No I am sorry I have not been there.

Just money.

Ashley stared at the dusty stripes of afternoon light across her blanket.

“What money?”

“Don’t play dumb,” Brandon said. “The joint account is empty, and Mom says there is a letter about the house.”

His mother was Linda, a woman who had sent one prayer text on day three and then disappeared from Ashley’s recovery like the hospital had no visitor parking.

His sister Karen had not come either.

No one from his family had walked into that room in twenty-five days.
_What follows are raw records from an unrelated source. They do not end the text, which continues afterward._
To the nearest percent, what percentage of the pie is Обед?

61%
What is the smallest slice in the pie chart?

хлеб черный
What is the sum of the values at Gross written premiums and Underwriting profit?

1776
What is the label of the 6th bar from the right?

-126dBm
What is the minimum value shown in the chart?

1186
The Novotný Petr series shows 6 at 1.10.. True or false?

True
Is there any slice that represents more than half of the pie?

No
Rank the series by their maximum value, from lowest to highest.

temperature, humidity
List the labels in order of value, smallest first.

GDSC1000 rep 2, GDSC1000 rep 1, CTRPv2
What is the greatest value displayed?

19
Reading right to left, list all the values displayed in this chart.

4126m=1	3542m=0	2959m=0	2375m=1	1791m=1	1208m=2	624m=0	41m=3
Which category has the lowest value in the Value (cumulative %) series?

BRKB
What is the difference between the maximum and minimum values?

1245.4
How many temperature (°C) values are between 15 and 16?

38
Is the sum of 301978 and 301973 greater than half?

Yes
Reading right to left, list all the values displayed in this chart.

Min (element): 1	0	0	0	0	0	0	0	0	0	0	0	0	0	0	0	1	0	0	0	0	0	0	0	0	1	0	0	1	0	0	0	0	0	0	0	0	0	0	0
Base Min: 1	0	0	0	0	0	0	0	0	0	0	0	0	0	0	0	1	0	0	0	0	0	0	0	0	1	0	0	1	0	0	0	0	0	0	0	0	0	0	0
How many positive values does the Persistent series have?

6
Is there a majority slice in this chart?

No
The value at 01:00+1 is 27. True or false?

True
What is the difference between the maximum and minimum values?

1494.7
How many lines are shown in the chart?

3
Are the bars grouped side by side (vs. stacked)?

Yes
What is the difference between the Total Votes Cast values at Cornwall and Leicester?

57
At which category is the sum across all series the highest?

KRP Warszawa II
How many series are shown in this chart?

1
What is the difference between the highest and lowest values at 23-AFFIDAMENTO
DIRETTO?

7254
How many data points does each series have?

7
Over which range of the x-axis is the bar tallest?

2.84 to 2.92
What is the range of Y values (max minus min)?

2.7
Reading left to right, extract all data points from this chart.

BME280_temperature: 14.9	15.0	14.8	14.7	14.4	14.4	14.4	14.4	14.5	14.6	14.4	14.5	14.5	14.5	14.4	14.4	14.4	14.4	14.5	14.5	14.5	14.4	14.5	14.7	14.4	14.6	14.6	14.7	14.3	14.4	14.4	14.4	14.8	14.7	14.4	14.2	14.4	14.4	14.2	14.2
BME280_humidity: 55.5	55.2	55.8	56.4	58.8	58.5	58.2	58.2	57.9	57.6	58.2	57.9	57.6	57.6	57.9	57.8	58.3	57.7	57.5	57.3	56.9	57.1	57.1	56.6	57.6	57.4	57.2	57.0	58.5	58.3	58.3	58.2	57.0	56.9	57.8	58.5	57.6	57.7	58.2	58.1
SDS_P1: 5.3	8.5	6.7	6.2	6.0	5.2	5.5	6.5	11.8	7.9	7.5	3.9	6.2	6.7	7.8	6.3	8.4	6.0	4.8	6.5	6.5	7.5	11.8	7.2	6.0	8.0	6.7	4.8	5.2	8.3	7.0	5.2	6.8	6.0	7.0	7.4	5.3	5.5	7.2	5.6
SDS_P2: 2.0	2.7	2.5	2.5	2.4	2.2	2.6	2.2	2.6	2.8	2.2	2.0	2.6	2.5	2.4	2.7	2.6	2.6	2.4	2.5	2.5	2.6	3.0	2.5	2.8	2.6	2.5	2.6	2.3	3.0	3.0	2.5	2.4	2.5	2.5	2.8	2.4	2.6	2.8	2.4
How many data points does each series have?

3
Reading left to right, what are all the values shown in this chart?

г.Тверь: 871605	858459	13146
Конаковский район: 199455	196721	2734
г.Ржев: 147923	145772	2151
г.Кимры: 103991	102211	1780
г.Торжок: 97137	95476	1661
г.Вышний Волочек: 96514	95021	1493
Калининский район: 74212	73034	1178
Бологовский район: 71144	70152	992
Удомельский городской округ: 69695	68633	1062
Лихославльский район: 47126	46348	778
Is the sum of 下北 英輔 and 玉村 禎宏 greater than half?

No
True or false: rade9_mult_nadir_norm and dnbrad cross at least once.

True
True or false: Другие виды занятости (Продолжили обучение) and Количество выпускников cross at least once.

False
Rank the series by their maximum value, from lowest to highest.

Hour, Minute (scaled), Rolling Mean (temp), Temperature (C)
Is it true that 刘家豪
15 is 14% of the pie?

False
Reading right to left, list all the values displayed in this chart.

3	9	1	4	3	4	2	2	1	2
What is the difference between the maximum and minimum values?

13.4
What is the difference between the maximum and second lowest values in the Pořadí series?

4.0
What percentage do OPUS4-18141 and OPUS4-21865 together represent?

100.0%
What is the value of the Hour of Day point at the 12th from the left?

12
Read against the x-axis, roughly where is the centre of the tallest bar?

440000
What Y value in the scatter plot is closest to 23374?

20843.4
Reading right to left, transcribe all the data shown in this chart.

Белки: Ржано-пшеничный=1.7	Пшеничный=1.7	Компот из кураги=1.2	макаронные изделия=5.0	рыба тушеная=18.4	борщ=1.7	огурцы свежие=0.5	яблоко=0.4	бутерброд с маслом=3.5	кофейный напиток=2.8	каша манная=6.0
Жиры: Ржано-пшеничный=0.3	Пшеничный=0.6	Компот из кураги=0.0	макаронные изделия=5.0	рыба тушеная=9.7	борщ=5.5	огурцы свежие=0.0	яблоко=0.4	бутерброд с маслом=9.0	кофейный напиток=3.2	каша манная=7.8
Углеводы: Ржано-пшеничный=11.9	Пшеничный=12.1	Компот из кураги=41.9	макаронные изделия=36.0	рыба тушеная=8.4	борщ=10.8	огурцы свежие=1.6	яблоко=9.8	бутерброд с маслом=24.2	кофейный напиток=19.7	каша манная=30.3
Ashley had explained it to herself a dozen ways.

Linda’s knee.

Karen’s kids.

Traffic.

People being uncomfortable around hospitals.

Pain gives you strange generosity when you are trapped with it.

It makes you excuse people because the truth would hurt in a place medicine cannot touch.

“I have been in a hospital bed,” Ashley said. “I have not touched the account.”

Brandon exhaled through the phone, and she knew that breath.

It was the breath he took before managing a conversation.

“The mortgage bounced twice,” he said. “I had some expenses. I was going to put it back before you got home.”

“How much?”

The pause told her more than the answer.

“About six thousand.”

The monitor beside her kept ticking steadily.